In Anne Whiston Spirn’s book
The Language of Landscape there is an entertaining chapter in which she thinks up landscape equivalents for figures of speech: alliteration, anachronism, cliché, euphemism, litotes, metonym, synecdoche etc. etc. Some are more obvious than others. Looking for the more obscure figures of speech I was interested in her discussion of meiosis. Meiosis is defined
here as a “reference to something with a name disproportionately lesser than its nature”, and their example, in
Monty Python and the Holy Grail, is the Black Knight’s dismissal of the loss of both his arms in a fight with King Arthur as “just a flesh wound”. In landscape design, Spirn associates this kind of belittling understatement with the work of
Martha Schwartz. Schwartz’s playful, conceptual gardens reject the ‘Nature Fantasy’ that underlies traditional landscape design. She aroused fierce criticism when
Landscape Architecture Magazine featured her
Bagel Garden on its cover in January 1980 and she remains a controversial figure. In a recent
article by Tim Richardson in the
Telegraph, for example, he says “it is surprising what fury Schwartz's work arouses among some horticulturists - in the past weeks, several contributors to this newspaper have told me they think that Schwartz is a trickster.”

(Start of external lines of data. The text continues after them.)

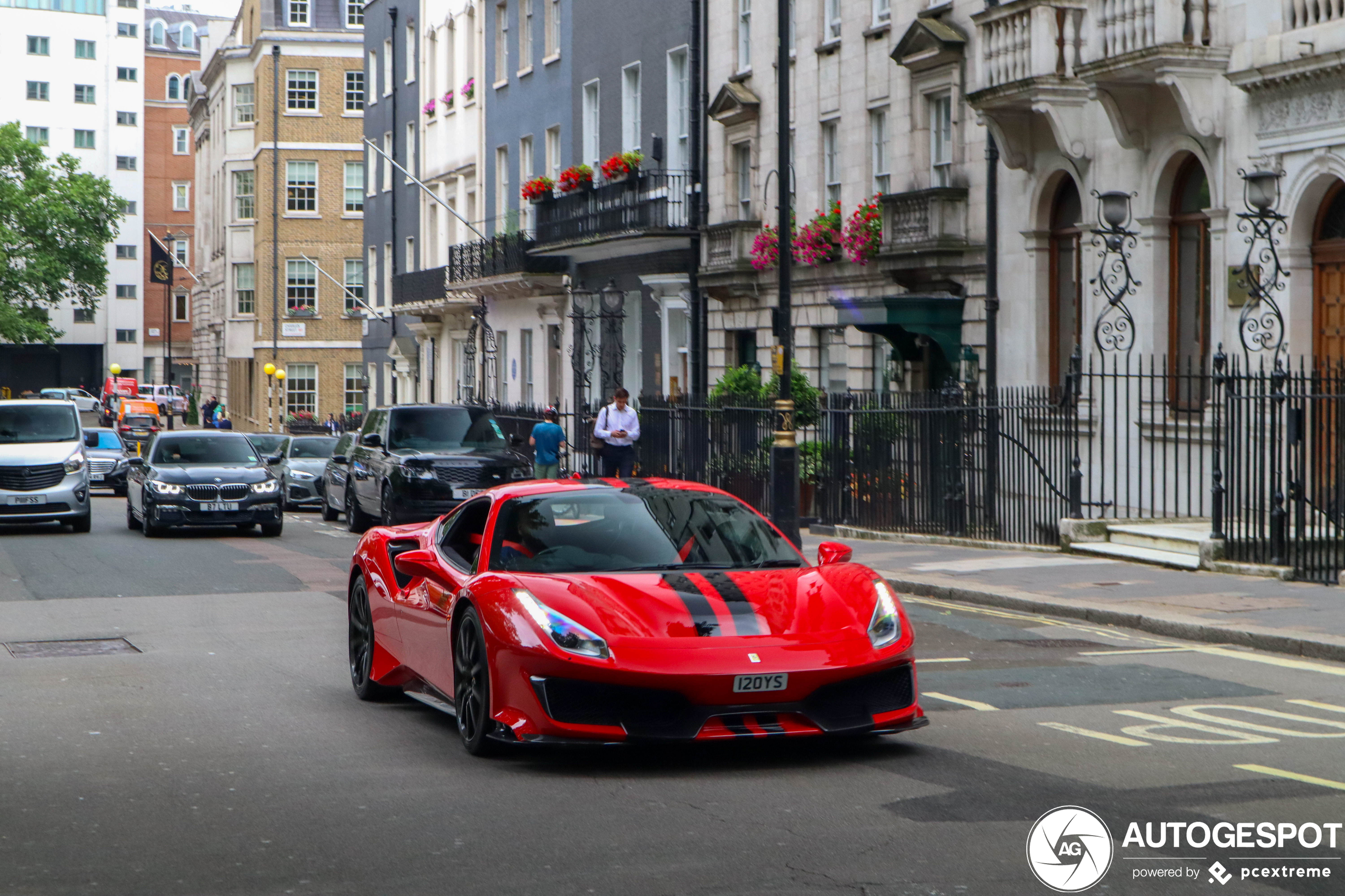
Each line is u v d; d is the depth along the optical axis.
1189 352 19.41
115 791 7.22
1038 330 22.02
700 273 31.36
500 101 44.72
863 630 7.52
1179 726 8.41
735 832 6.21
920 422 20.62
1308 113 17.00
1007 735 8.20
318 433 62.22
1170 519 17.59
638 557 8.21
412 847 6.07
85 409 70.06
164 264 79.31
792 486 19.06
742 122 30.53
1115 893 5.33
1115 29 18.97
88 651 12.27
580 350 35.00
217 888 5.56
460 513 9.13
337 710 9.44
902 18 25.23
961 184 23.78
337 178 71.50
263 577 18.00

The designs of Martha Schwartz can also be used to illustrate other figures of speech. Spirn discusses her
Splice Garden (
Cambridge Massachusetts) as an exemplification of paradox, oxymoron and conceit. This rooftop space (the location itself to some extent paradoxical) includes plastic flowers and witty juxtapositions, like a formal French
clipped tree encircled by the raked gravel of a Zen garden.